Homework: Energy efficiency upgrades must be studied
Wood County Board of Education members took an important step last week when they voted to begin work on energy efficiency upgrades that would renovate or replace energy systems throughout the school system. A presentation by CMTA Energy Solutions a day before the vote detailed a $14.6 million plan to replace systems at 21 facilities.
That is good news for a variety of reasons, but, as board members know, the plan must be carried out thoughtfully.

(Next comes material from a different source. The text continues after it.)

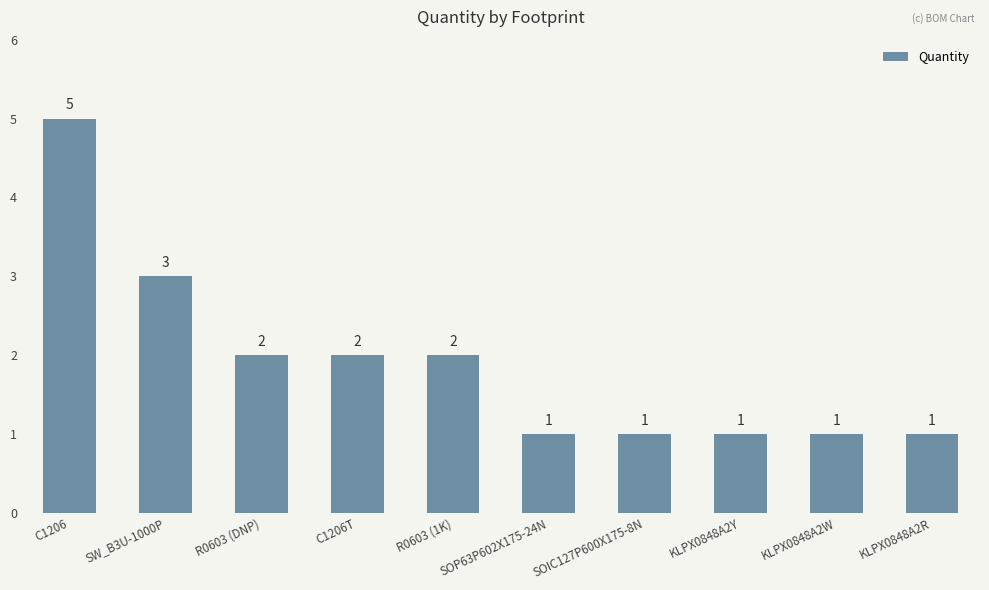

Which category has the highest value across all series?

C1206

“Right now we have at least $75 million in deferred maintenance in our county,” said board member Justin Raber. “Unfortunately we don’t have $75 million to spend. In reality, we have to take small chunks at a time. In how this (plan) is structured, it will allow us to do this in a fiscally responsible way, and at the end of the day it is going to help us save money.”
A note of caution, however, comes from up the river, in Ohio County, as officials there deal with the consequences of NOT having done all their homework while carrying out an energy efficiency plan.
CMTA was implementing a plan there that included saving on utilities by installing a new energy-efficient system to maintain the Wheeling Park High School swimming pool’s water at a desired temperature. The catch? While the system could, indeed maintain a temperature, there was no way to raise the water temperature to the level that was to be maintained. That meant WPHS’ swim team had to practice elsewhere, a meet had to be canceled, and an auxiliary heater had to be purchased by the county.
In that case, CMTA did pay for an auxiliary heater. But mistakes made there will give Wood County officials good reason to keep an eye on the process here — and to make sure there is language in their agreement that holds the contractor fully financially responsible for similar errors.